### ABOUT THIS TASK
Scan the records below for the line containing "was: throw pillow" and the line containing "now: plant in a pot". Copy both, plus every line between, exactly.

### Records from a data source
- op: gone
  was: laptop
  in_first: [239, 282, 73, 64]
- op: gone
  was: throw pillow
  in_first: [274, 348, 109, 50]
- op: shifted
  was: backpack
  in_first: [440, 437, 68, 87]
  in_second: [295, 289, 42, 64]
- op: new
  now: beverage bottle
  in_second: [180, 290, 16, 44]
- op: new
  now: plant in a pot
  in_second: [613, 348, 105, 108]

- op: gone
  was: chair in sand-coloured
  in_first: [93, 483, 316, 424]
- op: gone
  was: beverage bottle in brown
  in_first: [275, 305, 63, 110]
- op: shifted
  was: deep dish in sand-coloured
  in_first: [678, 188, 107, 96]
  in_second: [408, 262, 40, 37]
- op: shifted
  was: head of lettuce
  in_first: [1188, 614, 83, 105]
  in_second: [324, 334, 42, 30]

...

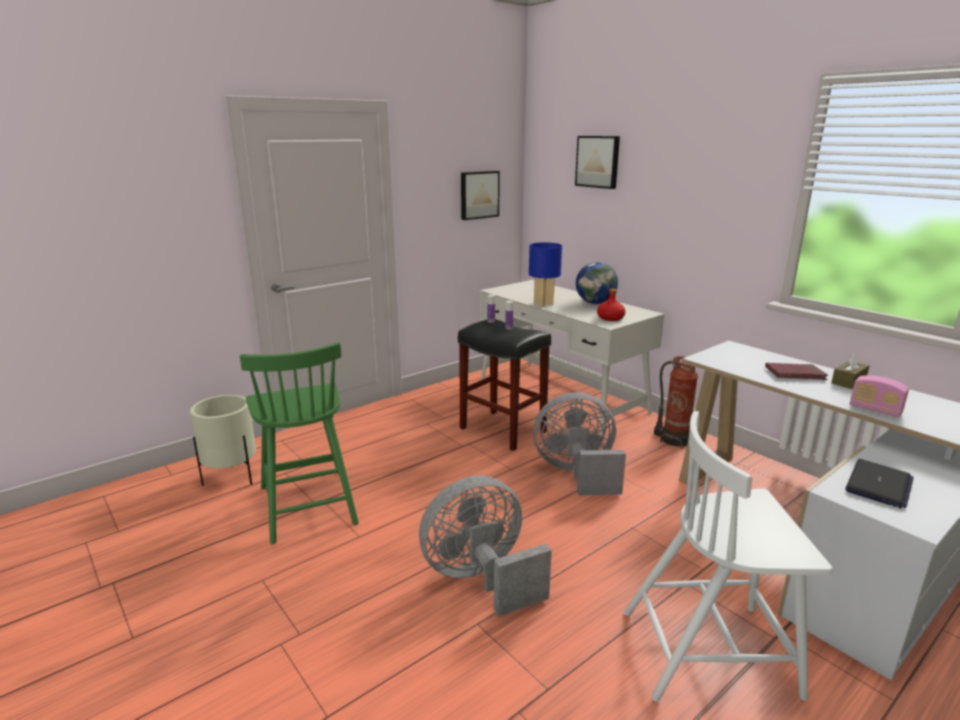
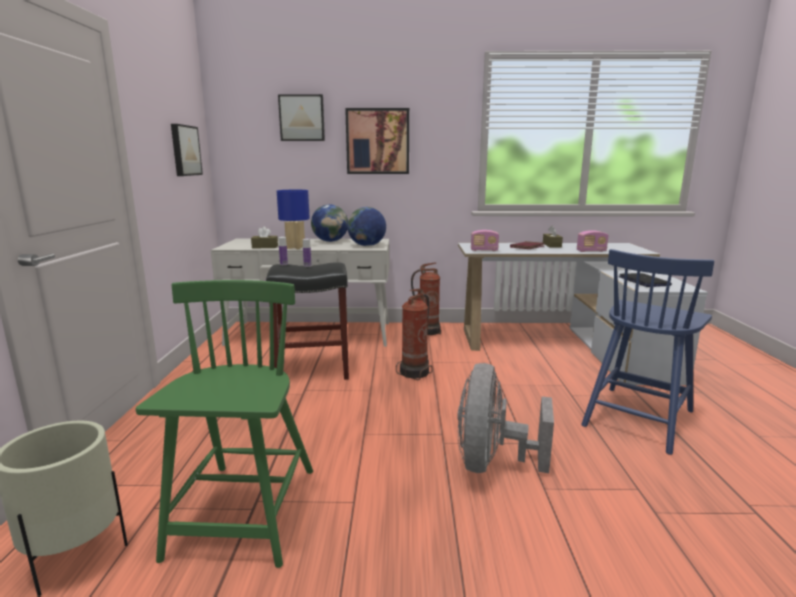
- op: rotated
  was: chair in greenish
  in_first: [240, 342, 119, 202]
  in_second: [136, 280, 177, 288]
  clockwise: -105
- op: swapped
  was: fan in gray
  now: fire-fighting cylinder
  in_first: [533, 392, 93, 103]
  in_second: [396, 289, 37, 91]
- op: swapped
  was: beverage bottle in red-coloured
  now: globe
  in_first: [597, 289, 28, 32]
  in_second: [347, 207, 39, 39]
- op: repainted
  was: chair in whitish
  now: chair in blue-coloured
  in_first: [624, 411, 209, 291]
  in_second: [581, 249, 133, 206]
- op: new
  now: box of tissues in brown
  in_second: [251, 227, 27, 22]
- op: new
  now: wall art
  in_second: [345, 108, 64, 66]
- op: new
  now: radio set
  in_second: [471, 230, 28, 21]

---

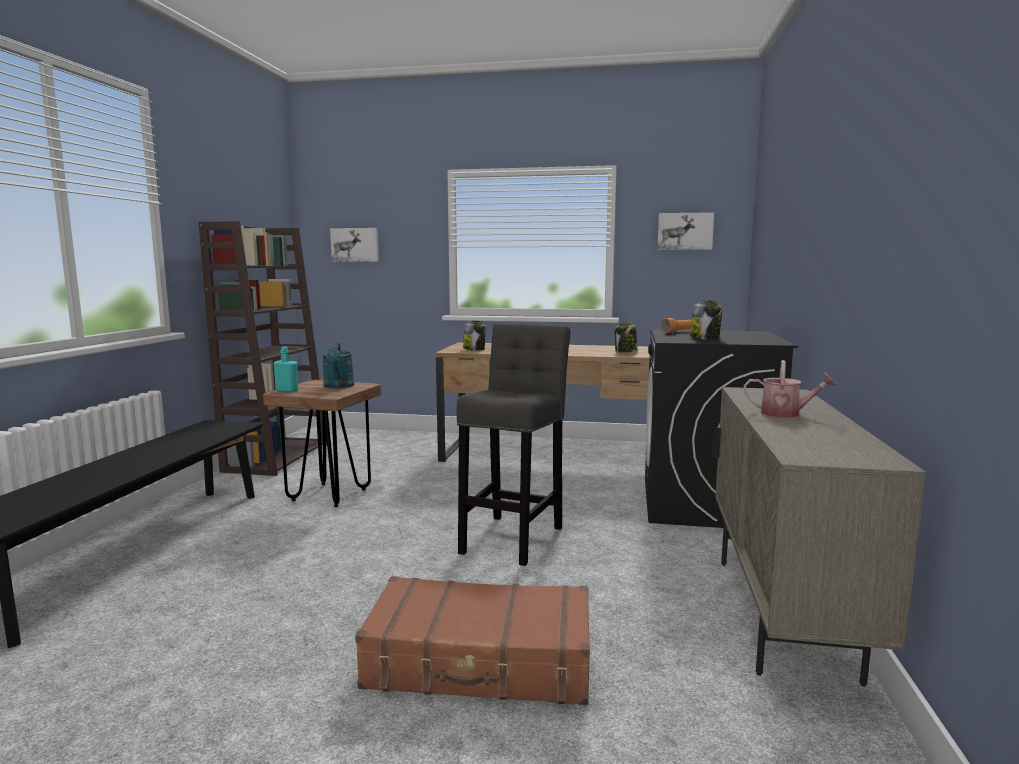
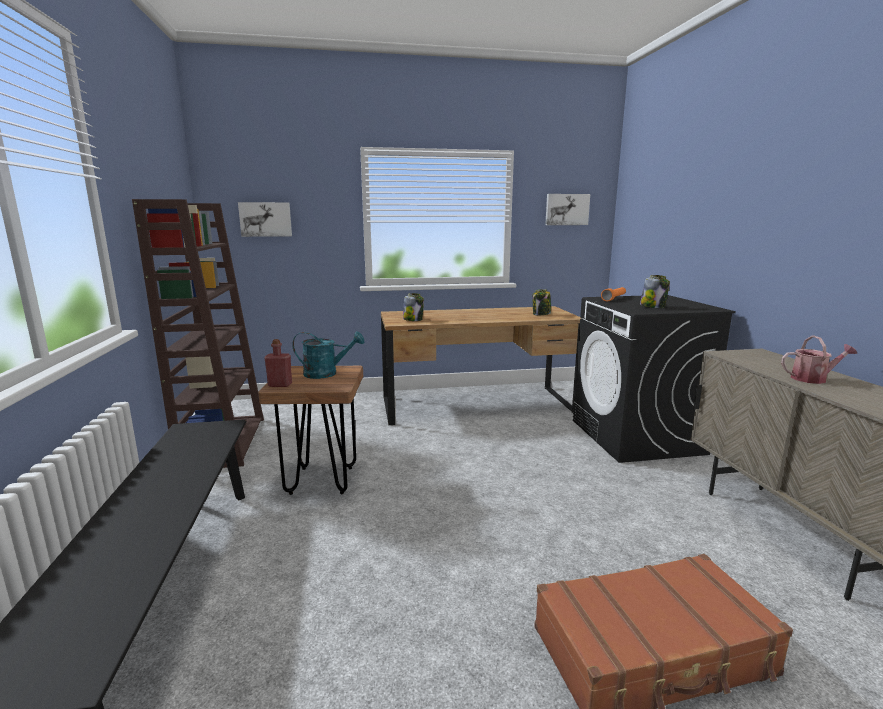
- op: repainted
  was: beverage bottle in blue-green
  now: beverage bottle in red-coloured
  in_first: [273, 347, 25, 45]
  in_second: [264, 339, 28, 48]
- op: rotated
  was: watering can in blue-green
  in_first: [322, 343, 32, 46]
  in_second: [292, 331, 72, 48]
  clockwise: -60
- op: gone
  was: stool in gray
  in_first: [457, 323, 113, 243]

### EXERCISE SOLUTION
  was: throw pillow
  in_first: [274, 348, 109, 50]
- op: shifted
  was: backpack
  in_first: [440, 437, 68, 87]
  in_second: [295, 289, 42, 64]
- op: new
  now: beverage bottle
  in_second: [180, 290, 16, 44]
- op: new
  now: plant in a pot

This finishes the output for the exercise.